Saved data entries:
__________

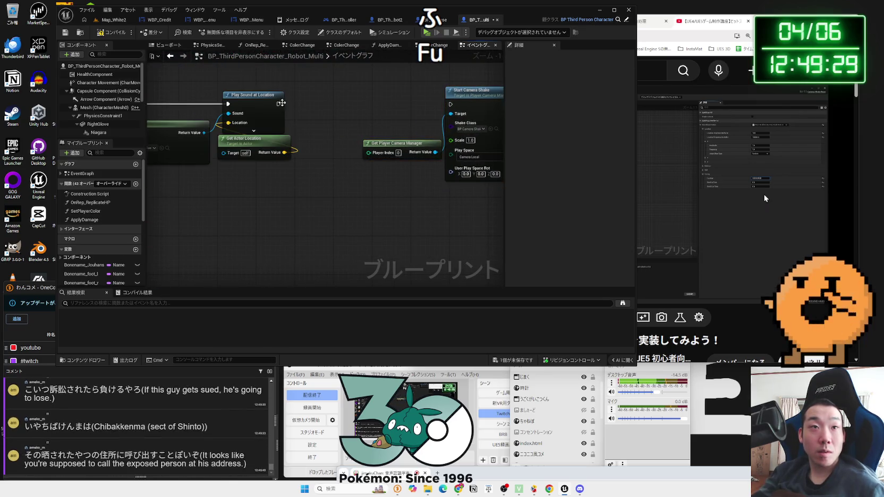
drag(277, 104, 323, 103)
Add a Get Player Controller node, discarding a mistaken Is Player Controller check.
key(Escape)
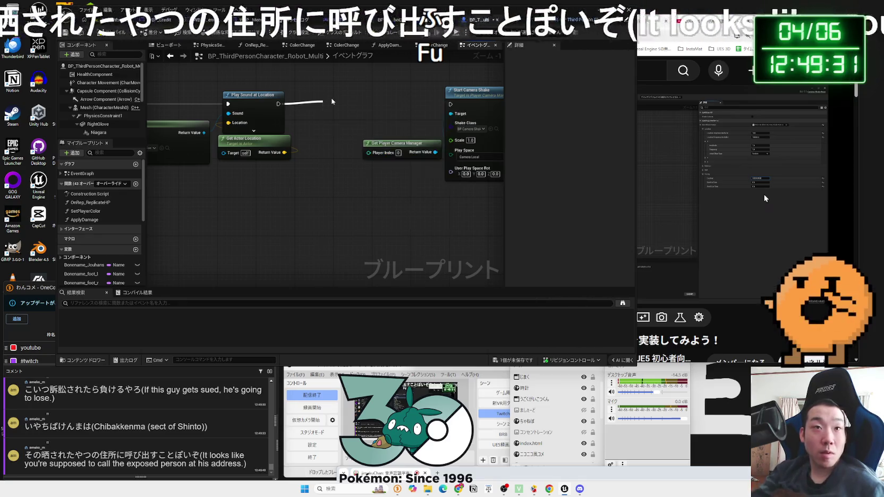
right_click(316, 170)
text(get player)
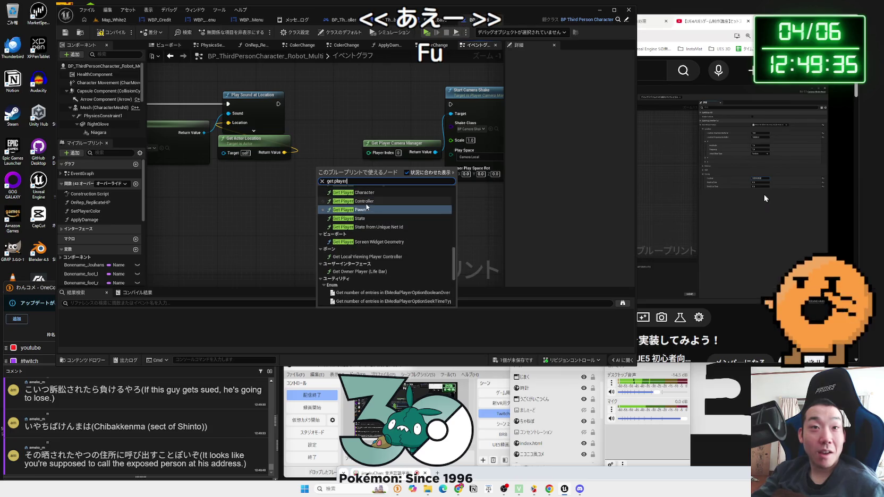
click(348, 190)
drag(358, 195, 389, 193)
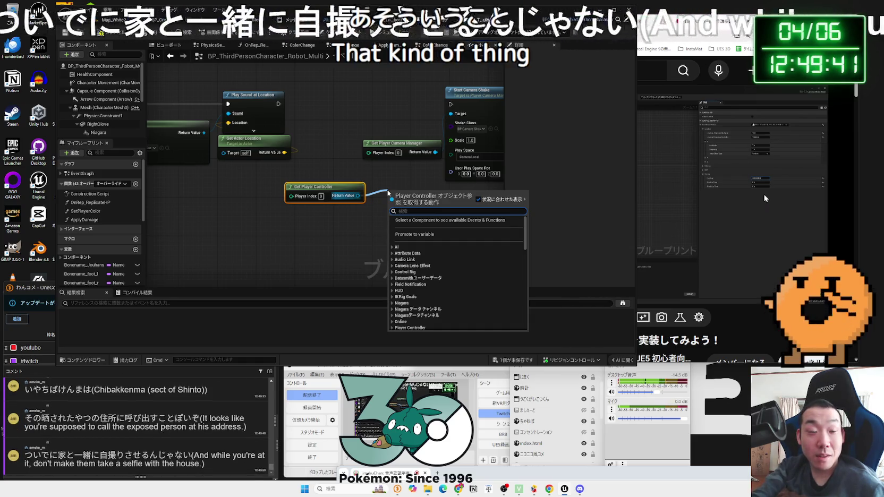
scroll(388, 193, down, 10)
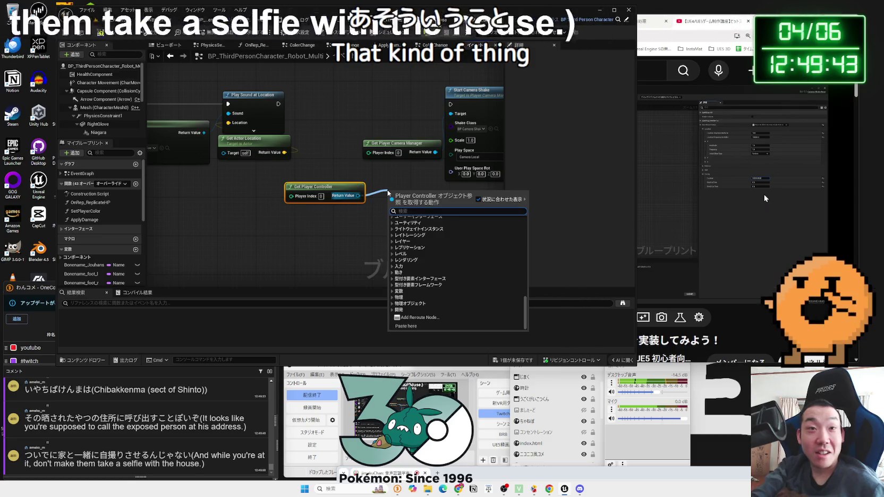
text(is)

__________

■ Work to complete ■
Print the entries above word for word, without pictures.

■ Solved problem ■
drag(277, 104, 323, 103)
Add a Get Player Controller node, discarding a mistaken Is Player Controller check.
key(Escape)
right_click(316, 170)
text(get player)
click(348, 190)
drag(358, 195, 389, 193)
scroll(388, 193, down, 10)
text(is)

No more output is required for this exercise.